Furthermore, others felt that the women’s center should also receive a first floor location. Some even suggested moving the women’s center to the space currently occupied by the Center of Community Engagement (CCE).

“We have an opportunity now as a campus community to foster palpable change… I think the Women’s Center needs to incorporate education and programing, and that’s one of the reasons why I think it belongs on the first floor. I think it might be better availed to these expanded goals on the first floor than it would on the second floor,” said Ryan Arnold ’15E.

However, others disagreed with this, stressing that the center would need a place for private meetings.

“I am in favor of the upstairs space because I feel it does fulfill our privacy need as well as give us an expanded space where we can have a resource library and office space, because I would ideally love to get this staffed, and still have a discussion space where meeting can be held that is still private and can be booked as specific times for privacy and allow groups that are currently meeting there to continue,” said Maia Mares ’14, a co-chair of the Gender Justice Collective.

Others simply expressed the need for these centers to have their own structures on campus, without Keefe, though that would be more of a long term goal.

“At other colleges you see there building are stand alone, because they value them enough to have them be placed in a central location. We shouldn’t be having to argue about whose trauma is worse, the Women’s Center’s or the MRC’s. There is enough land here were we should be able to value them equally,” said Larissa Davis ’13.

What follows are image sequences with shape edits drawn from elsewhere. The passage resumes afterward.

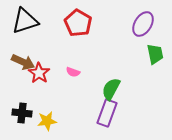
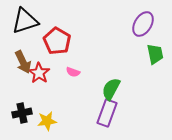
red pentagon: moved 21 px left, 18 px down
brown arrow: rotated 40 degrees clockwise
black cross: rotated 18 degrees counterclockwise
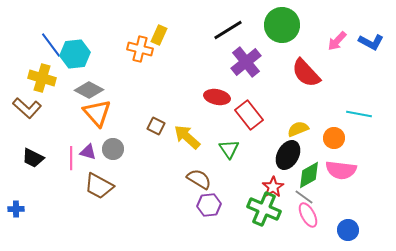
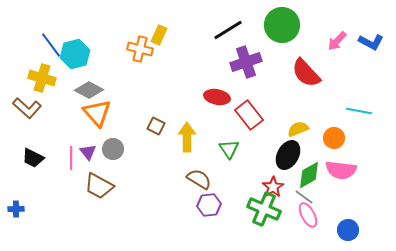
cyan hexagon: rotated 8 degrees counterclockwise
purple cross: rotated 20 degrees clockwise
cyan line: moved 3 px up
yellow arrow: rotated 48 degrees clockwise
purple triangle: rotated 36 degrees clockwise
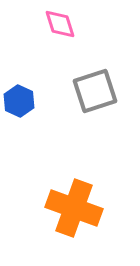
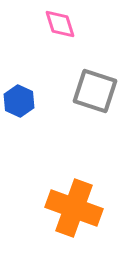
gray square: rotated 36 degrees clockwise
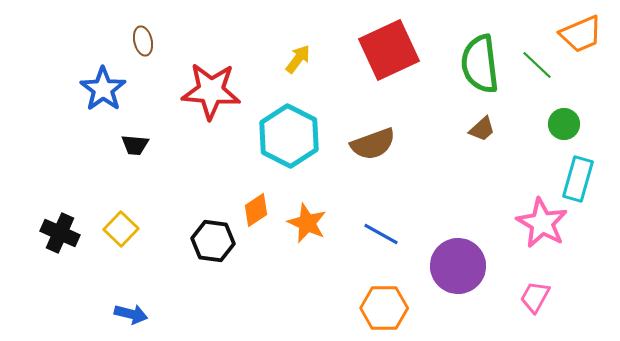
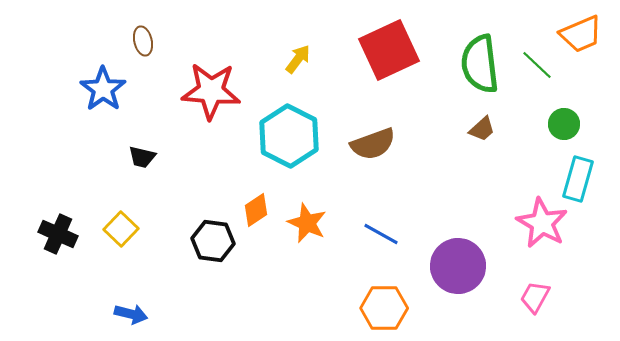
black trapezoid: moved 7 px right, 12 px down; rotated 8 degrees clockwise
black cross: moved 2 px left, 1 px down
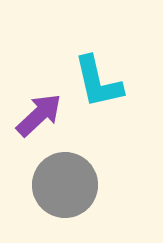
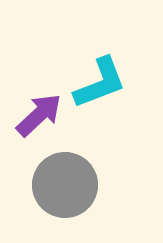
cyan L-shape: moved 2 px right, 1 px down; rotated 98 degrees counterclockwise
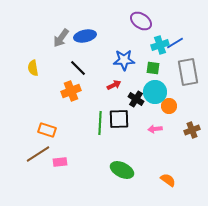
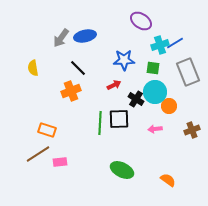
gray rectangle: rotated 12 degrees counterclockwise
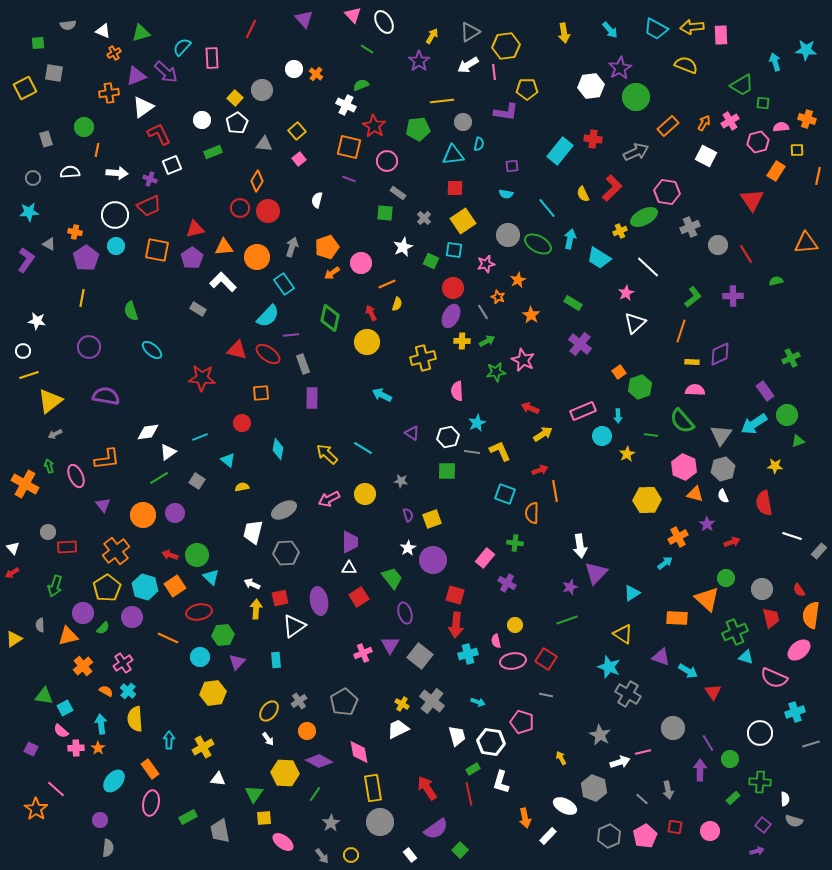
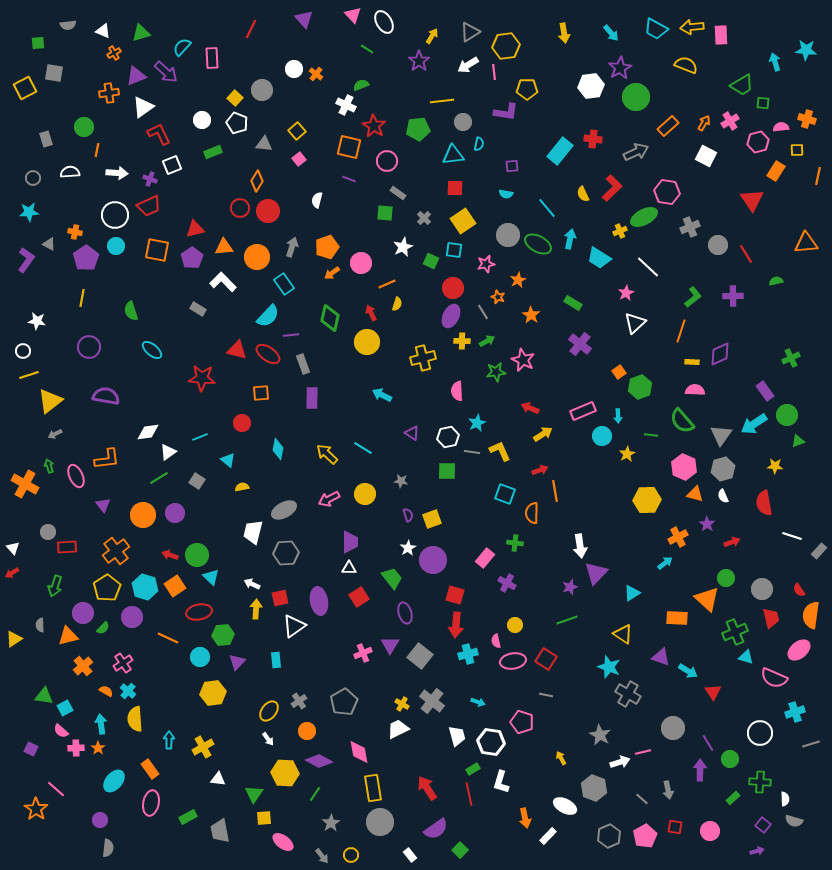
cyan arrow at (610, 30): moved 1 px right, 3 px down
white pentagon at (237, 123): rotated 20 degrees counterclockwise
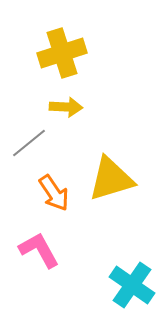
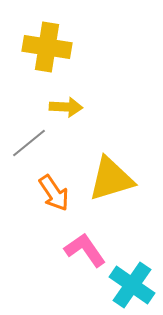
yellow cross: moved 15 px left, 6 px up; rotated 27 degrees clockwise
pink L-shape: moved 46 px right; rotated 6 degrees counterclockwise
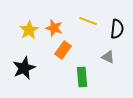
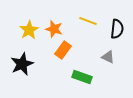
orange star: moved 1 px down
black star: moved 2 px left, 4 px up
green rectangle: rotated 66 degrees counterclockwise
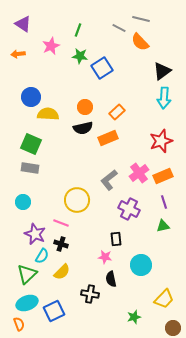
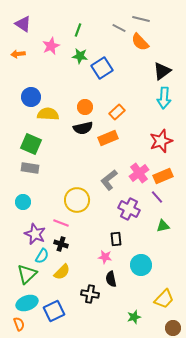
purple line at (164, 202): moved 7 px left, 5 px up; rotated 24 degrees counterclockwise
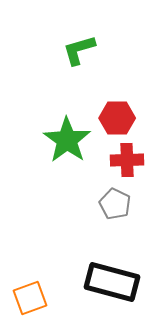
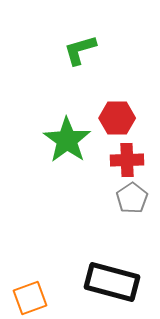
green L-shape: moved 1 px right
gray pentagon: moved 17 px right, 6 px up; rotated 12 degrees clockwise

Overall, students agreed that it was necessary to have more conversations about what the MRC and Women’s Center are going to be, such as what staffing, programing and resources they will offer to make them functioning centers. There will be two committees (one for each center) discussing these issues in the future (though the committee dealing with the MRC has already been created).

“The feedback that the students have shared at this meeting will go into the conversations and the feedback that we’ve received in the suggestion box, the conversations we’ve had with student organizations that currently reside in spaces, so that all of that collective feedback will be considered as the institution moves forward with making a decision. Tonight’s comments and student involvement and their thoughts will be very important as we move forward,” said Assistant Dean of Students and Director of the Campus Center Hannah Fatemi.“The hope is to continue to move these projects along. I don’t know what the exact time frame is, but I know that there is energy and enthusiasm to begin to make some changes to allow for the centers to grow and expand.”

Student feedback about the Campus Center moves and the MRC and Women’s Center are still greatly welcomed, including responses to the survey sent out by the AAS for today, Nov. 28 about the move proposals. Students are encouraged to continue getting involved.